BBTools is a suite of fast, multithreaded bioinformatics tools designed for analysis of DNA and RNA sequence data. BBTools can handle common sequencing file formats such as fastq, fasta, sam, scarf, fasta+qual, compressed or raw, with autodetection of quality encoding and interleaving. It is written in Java and works on any platform supporting Java, including Linux, MacOS, and Microsoft Windows and Linux; there are no dependencies other than Java (version 7 or higher). Program descriptions and options are shown when running the shell scripts with no parameters.
SeqKit is a cross-platform, ultrafast, and practical FASTA/Q manipulations tool that is friendly for researchers to complete wide ranges of FASTA/Q file processing. The toolkit supports plain or gzip-compressed input and output from either standard stream or files, therefore, it could be easily used in command-line pipe.
This package provides a number of small and efficient programs to perform common tasks with high throughput sequencing data in the FASTQ format. All of the programs work with typical FASTQ files as well as gzipped FASTQ files.
Bioawk is an extension to Brian Kernighan's awk, adding the support of several common biological data formats, including optionally gzip'ed BED, GFF, SAM, VCF, FASTA/Q and TAB-delimited formats with column names. It also adds a few built-in functions and an command line option to use TAB as the input/output delimiter. When the new functionality is not used, bioawk is intended to behave exactly the same as the original BWK awk.
Seqmagick is a kickass little utility built in the spirit of imagemagick to expose the file format conversion in Biopython in a convenient way. Instead of having a big mess of scripts, there is one that takes arguments.
The Biopieces are a collection of bioinformatics tools that can be pieced together in a very easy and flexible manner to perform both simple and complex tasks. The Biopieces work on a data stream in such a way that the data stream can be passed through several different Biopieces, each performing one specific task.

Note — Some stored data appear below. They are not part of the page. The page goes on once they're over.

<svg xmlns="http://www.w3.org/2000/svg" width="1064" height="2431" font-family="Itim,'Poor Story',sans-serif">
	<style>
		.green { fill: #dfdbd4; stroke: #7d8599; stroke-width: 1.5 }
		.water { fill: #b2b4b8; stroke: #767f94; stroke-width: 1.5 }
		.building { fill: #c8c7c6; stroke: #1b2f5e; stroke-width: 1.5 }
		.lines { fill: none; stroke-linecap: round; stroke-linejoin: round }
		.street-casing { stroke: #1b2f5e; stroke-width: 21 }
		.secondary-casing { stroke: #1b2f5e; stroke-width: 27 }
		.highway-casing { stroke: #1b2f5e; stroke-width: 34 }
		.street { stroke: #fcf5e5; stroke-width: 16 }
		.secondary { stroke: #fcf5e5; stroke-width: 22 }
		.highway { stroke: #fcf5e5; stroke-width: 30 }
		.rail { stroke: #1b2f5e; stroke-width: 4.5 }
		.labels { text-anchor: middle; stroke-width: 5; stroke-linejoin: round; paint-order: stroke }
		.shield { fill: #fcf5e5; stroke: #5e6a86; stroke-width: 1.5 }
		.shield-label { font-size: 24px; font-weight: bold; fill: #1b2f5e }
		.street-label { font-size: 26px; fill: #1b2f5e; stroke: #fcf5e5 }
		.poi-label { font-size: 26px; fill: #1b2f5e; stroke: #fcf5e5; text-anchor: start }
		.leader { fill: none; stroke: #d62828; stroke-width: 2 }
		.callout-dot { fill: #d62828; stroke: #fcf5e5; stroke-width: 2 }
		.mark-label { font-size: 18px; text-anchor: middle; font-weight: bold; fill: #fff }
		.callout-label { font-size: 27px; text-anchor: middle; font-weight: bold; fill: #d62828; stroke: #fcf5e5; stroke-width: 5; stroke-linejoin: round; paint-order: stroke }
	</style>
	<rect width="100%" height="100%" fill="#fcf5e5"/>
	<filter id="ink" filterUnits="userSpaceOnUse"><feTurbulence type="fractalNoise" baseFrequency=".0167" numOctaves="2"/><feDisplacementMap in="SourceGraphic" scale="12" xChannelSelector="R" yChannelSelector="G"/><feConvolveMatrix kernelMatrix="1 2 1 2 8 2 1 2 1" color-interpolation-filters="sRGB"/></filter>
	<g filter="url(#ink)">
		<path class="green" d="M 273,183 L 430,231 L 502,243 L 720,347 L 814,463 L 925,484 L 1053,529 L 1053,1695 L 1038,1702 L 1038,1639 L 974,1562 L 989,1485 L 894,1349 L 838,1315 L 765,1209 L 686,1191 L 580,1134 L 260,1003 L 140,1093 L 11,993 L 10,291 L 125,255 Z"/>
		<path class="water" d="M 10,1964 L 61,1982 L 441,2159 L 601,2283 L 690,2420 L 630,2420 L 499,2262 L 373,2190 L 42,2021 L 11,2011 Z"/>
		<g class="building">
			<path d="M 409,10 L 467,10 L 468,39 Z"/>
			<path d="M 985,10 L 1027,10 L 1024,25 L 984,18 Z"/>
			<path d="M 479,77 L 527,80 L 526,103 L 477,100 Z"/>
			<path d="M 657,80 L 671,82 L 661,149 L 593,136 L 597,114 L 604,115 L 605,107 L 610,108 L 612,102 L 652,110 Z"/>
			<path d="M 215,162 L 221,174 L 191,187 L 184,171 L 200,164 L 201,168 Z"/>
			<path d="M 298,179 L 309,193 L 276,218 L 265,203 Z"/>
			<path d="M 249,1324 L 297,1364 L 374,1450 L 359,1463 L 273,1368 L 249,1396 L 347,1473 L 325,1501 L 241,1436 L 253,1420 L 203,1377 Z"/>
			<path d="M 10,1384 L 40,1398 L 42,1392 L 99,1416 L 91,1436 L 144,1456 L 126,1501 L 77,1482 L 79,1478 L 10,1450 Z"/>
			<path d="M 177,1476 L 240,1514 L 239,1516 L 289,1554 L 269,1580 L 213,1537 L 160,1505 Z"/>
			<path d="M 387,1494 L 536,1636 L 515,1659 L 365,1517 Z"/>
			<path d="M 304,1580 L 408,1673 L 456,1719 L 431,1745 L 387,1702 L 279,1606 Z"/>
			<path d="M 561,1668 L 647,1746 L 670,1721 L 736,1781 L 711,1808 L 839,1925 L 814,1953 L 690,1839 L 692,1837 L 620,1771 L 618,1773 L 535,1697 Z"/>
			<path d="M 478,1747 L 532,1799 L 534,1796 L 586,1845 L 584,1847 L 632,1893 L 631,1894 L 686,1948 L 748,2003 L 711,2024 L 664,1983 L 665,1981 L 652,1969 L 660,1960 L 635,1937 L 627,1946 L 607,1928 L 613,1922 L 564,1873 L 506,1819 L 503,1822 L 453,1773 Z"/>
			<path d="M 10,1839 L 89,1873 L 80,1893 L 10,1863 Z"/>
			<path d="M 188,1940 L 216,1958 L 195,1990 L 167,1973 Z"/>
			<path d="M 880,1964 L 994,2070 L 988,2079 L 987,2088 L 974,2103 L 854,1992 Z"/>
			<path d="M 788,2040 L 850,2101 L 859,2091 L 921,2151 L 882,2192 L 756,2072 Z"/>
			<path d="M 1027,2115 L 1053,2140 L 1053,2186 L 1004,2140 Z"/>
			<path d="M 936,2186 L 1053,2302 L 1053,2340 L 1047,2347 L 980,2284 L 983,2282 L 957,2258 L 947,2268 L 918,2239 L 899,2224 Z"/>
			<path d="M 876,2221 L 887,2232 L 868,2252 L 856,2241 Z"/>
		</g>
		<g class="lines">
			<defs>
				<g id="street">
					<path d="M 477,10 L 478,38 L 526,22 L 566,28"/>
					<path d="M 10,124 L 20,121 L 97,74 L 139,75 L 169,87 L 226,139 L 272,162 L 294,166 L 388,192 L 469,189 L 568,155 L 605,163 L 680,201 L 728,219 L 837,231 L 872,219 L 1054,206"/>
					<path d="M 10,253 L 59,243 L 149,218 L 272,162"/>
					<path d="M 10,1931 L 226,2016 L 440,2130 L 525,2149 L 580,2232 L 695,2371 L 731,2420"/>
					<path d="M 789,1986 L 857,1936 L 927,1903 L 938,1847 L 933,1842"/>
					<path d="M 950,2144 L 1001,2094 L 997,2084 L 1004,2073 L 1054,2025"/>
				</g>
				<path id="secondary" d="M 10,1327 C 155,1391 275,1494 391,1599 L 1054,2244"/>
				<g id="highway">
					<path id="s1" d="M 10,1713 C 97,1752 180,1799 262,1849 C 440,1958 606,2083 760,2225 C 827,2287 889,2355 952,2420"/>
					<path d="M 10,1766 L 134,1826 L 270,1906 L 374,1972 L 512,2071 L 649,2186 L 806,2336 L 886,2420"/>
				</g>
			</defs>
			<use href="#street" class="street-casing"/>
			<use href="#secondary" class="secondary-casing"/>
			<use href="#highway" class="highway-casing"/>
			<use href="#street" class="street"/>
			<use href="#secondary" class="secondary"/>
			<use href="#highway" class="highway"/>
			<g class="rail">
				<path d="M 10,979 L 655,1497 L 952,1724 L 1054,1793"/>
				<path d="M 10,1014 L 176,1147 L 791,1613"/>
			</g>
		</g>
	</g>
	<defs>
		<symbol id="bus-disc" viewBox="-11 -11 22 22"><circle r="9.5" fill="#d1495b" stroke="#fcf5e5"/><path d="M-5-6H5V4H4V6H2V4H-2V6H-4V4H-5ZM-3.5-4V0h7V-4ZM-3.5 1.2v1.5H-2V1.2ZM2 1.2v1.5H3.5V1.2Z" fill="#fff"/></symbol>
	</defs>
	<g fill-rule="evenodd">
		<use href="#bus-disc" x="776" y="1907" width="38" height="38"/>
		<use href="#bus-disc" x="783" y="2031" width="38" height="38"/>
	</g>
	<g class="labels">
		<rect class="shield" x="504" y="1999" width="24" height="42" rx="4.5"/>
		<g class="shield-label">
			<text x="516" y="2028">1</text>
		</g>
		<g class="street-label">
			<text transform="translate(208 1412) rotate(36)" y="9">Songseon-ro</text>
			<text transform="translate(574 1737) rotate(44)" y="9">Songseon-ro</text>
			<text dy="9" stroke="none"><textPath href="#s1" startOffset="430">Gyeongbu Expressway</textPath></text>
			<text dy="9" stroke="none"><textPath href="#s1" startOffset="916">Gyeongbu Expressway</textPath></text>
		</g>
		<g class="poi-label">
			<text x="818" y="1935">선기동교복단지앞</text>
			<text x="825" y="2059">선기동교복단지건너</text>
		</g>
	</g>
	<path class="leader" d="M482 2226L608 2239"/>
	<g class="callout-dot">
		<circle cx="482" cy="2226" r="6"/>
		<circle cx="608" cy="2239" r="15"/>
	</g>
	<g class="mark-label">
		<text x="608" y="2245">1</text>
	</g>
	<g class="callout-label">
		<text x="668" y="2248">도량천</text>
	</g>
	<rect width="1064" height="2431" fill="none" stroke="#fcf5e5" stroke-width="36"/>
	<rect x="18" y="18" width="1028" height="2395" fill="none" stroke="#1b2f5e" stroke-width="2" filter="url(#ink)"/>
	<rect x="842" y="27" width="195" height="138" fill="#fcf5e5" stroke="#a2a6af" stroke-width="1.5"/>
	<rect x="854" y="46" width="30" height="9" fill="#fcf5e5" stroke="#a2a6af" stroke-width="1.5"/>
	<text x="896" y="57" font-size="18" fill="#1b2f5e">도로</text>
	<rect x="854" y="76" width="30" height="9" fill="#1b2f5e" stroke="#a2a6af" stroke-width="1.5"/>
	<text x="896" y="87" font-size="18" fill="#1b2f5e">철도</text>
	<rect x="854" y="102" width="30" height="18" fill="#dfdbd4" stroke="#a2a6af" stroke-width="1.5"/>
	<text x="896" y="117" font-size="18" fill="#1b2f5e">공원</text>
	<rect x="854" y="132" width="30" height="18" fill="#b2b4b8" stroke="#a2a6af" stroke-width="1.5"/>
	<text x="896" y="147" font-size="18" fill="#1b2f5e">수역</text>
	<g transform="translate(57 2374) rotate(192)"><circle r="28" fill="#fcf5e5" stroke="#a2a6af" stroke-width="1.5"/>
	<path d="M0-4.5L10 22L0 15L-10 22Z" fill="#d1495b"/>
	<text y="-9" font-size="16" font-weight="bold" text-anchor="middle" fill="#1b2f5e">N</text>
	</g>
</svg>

The Bio::ToolBox libraries provide an abstraction layer over a variety of different specialized BioPerl-style modules. For example, there is a special emphasis on the collection data values for defined genomic coordinate regions, regardless of whether the values come from a GFF database, Bam file, BigWig file, etc.
The FAST Analysis of Sequences Toolbox (FAST) is a set of Unix tools (for example fasgrep, fascut, fashead and fastr) for sequence bioinformatics modeled after the Unix textutils (such as grep, cut, head, tr, etc). FAST workflows are designed for "inline" (serial) processing of flatfile biological sequence record databases per-sequence, rather than per-line, through Unix command pipelines. The default data exchange format is multifasta (specifically, a restriction of BioPerl FastA format). FAST tools expose the power of Perl and BioPerl for sequence analysis to non-programmers in an easy-to-learn command-line paradigm.